US interconnection queues by asset class. Credit: Lawrence Berkeley National Laboratory.

Some of the challenges we most commonly hear from the development community include:

  • Inconsistent interconnection processes across regions
  • Unpredictable, ever-changing and complex modeling, performance and commissioning requirements
  • Opaque or unfair interpretation of rules

On the flipside, we hear a number of related complaints from transmission planners and operators, such as:

  • Rapidly evolving technologies (e.g. grid forming inverters, batteries, hybrid plants) require new modelling, studies and processes
  • Little trust in submitted study models, incorrect or poorly parameterised models, and lack of supporting materials to validate the models
  • Gaming the interconnection queue with multiple requests for the same project, leading to unnecessary re-studies and a high dropout rate
  • Unreliable real-time performance of existing resources yet no clear corrections to models or equipment to address known reliability issues (e.g. findings from NERC reports)

Both sides present valid frustrations and underline a clear need for improvements to the interconnection process. We should not consider this issue an “us versus them” situation; both sides generally want safe, secure, reliable, streamlined and economical interconnection of new clean resources – and to avoid the next major blackout. The repercussions and backlash from that bad day are just too great a burden to bear.

The need for reform

The need for an improved generator interconnection process has been identified in multiple NERC reports, most recently the Odessa Disturbance Report analysing the widespread loss of solar PV resources in the Texas Interconnection.[2] In addition, NERC has also strongly recommended all transmission service providers modernise and improve their interconnection processes and requirements to support increasing levels of inverter-based resources.[3] A long-term solution – in the form of a modernised and improved regulatory process that unifies and simplifies the connection process without compromising the sufficiency of analyses – will inevitably take time; however, we cannot wait to make changes to requirements and existing processes to manage the interconnection queues of today.

◆ TASK SET ◆
- a) In the interconnection text, which NERC report is named as the most recent to identify the need for an improved generator interconnection process?
- b) Carry on the interconnection text from its last sentence.

◆ GIVEN INFORMATION ◆
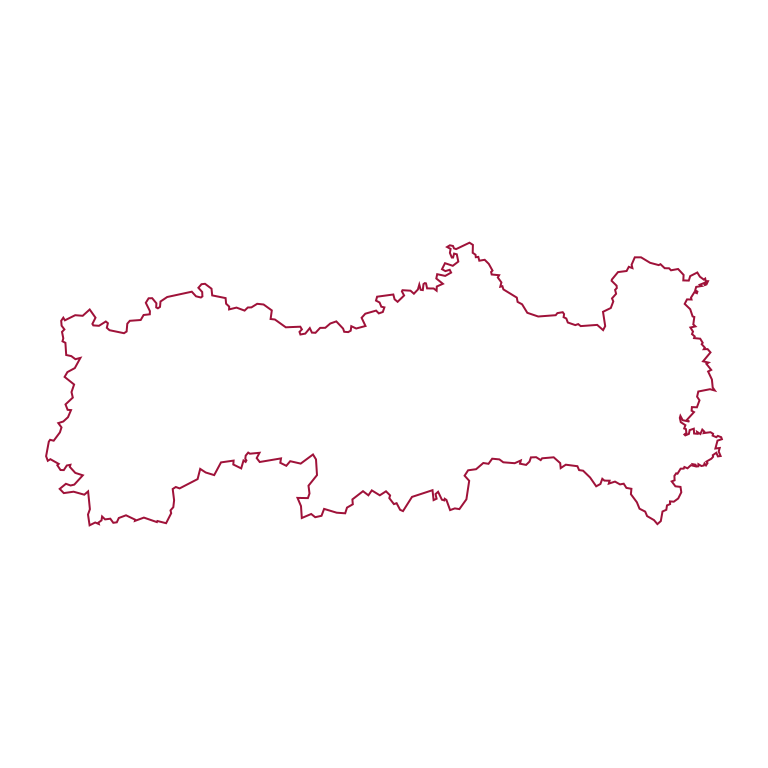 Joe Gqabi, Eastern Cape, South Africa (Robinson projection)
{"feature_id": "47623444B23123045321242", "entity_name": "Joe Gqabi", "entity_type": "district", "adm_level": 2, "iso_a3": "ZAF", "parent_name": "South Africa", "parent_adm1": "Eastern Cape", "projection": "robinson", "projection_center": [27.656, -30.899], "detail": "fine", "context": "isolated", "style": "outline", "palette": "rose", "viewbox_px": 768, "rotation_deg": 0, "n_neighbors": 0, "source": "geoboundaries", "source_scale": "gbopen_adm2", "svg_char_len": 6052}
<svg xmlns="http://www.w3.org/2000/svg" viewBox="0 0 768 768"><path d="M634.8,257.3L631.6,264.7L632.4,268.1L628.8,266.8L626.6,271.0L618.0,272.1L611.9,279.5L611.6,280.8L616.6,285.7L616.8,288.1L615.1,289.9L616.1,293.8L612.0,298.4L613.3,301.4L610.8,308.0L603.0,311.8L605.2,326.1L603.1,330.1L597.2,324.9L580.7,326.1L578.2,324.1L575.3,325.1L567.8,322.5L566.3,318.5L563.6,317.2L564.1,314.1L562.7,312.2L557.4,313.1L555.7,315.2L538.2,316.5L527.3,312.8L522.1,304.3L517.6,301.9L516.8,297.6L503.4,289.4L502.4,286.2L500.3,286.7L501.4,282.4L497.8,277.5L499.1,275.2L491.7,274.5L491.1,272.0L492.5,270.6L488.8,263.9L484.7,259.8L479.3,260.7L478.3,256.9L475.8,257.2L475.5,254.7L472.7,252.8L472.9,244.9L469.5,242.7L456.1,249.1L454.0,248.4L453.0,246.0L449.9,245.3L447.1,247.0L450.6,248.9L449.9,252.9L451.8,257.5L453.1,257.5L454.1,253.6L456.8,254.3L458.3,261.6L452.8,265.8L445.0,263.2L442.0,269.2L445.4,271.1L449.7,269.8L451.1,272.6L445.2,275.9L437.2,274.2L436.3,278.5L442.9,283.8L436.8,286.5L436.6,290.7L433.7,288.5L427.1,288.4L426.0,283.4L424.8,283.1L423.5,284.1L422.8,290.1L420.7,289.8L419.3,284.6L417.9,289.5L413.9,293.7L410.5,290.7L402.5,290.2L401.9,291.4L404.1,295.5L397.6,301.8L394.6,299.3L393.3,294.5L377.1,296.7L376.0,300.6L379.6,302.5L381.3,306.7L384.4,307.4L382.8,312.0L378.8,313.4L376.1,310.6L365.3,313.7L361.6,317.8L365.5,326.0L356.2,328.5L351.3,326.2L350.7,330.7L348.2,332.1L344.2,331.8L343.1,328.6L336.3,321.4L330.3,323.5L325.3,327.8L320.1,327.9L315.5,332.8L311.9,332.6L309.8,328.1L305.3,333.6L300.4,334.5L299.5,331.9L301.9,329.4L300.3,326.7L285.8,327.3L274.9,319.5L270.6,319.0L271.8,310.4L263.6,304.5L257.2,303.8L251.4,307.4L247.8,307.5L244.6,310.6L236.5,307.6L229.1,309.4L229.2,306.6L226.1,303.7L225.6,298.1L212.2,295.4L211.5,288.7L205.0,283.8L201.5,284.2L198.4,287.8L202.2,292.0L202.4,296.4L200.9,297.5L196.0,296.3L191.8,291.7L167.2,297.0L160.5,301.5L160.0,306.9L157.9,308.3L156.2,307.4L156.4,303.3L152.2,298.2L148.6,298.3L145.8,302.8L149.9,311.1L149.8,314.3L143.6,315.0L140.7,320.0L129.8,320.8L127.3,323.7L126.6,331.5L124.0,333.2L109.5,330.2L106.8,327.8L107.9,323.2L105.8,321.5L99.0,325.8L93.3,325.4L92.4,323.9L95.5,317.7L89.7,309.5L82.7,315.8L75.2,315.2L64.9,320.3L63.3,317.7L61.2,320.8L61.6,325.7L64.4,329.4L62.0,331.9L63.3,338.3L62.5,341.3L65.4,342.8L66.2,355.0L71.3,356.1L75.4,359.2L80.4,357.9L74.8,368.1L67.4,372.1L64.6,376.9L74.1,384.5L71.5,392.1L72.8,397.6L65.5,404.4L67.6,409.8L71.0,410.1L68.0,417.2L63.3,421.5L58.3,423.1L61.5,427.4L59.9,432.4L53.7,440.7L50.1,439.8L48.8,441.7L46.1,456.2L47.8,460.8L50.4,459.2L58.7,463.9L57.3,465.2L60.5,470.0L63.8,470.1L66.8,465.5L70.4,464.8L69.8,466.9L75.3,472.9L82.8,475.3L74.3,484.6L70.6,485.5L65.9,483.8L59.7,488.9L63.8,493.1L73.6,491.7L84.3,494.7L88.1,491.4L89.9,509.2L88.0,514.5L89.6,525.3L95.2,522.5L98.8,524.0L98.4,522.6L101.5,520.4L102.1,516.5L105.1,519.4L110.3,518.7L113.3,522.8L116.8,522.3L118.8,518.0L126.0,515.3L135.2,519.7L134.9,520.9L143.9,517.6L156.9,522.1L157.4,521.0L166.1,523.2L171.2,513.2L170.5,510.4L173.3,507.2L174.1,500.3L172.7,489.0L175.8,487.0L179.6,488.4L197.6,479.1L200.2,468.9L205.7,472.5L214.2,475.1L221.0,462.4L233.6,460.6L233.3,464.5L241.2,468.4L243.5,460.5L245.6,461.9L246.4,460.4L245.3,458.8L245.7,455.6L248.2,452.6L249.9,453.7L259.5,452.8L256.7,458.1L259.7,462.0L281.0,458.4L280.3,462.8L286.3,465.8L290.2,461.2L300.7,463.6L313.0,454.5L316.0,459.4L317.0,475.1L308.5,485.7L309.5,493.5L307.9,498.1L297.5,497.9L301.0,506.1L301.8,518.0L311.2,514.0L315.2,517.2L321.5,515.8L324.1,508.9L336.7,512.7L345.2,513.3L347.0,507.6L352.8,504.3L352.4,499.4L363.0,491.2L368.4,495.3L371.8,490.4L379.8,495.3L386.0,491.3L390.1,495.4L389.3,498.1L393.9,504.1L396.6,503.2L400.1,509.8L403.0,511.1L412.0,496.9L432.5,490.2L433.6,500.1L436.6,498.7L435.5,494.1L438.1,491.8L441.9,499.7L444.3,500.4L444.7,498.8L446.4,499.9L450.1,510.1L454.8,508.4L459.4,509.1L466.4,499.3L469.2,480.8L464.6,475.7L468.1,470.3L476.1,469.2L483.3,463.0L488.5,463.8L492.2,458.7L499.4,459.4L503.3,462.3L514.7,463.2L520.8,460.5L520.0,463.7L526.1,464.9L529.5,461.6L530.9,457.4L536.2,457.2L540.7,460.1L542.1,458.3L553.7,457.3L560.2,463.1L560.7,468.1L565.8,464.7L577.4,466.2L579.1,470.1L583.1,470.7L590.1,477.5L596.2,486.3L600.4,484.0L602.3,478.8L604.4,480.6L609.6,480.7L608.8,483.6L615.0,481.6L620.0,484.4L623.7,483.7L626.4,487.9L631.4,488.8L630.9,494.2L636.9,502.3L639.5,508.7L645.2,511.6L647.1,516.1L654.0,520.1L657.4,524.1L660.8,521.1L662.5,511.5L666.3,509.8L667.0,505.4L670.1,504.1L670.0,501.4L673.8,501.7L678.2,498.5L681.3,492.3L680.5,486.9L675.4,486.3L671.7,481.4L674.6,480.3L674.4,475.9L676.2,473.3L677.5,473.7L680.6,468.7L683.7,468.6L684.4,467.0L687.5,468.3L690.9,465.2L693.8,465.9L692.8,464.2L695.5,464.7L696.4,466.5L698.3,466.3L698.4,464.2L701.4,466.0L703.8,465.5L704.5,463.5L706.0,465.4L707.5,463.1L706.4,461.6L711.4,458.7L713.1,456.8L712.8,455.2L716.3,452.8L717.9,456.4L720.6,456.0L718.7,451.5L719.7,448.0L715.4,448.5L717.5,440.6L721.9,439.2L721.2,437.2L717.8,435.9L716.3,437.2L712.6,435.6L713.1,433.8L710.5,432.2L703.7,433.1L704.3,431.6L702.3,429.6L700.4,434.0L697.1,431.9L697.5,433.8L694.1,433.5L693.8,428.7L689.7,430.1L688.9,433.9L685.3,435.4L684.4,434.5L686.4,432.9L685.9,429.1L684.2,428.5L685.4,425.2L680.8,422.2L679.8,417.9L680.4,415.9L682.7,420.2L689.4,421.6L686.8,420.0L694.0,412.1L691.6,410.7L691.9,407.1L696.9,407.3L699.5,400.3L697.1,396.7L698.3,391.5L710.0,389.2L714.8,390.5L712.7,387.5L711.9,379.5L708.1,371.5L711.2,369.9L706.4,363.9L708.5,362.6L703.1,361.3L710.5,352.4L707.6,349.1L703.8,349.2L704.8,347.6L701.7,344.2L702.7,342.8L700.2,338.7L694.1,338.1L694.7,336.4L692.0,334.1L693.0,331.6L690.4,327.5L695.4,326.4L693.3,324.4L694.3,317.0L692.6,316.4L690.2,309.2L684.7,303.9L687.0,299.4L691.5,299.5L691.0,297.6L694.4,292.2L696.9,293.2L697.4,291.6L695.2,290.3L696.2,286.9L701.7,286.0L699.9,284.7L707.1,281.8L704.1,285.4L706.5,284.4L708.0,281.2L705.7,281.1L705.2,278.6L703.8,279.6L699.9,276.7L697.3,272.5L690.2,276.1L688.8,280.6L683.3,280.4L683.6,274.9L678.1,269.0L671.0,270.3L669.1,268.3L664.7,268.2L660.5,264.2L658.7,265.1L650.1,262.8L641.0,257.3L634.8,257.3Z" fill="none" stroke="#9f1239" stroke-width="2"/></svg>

◆ RESPONSES TO THE EXERCISE ◆
- a) The Odessa Disturbance Report.

- b)
We are beginning to see movement across multiple regions regarding interconnection process reforms. The Connections Reform Initiative is addressing concerns with delays and complexity connecting to the Australian National Electricity Market.[4] The Federal Energy Regulatory Commission (FERC) recently released an Advanced Notice of Proposed Rulemaking (ANOPR) seeking to reform, streamline and modernise the generator interconnection process.[5] The Global Power System Transformation (GPST) Consortium is also seeking to develop technology to improve system reliability and streamline the interconnection process under an accelerated energy transition.[6]

Finding balance

Under high penetrations of inverter-based resources, ensuring reliable operation of the bulk power system and rapidly interconnecting new generating resources are somewhat conflicting concepts that must be delicately balanced. The balancing act between these two perspectives is absolutely critical.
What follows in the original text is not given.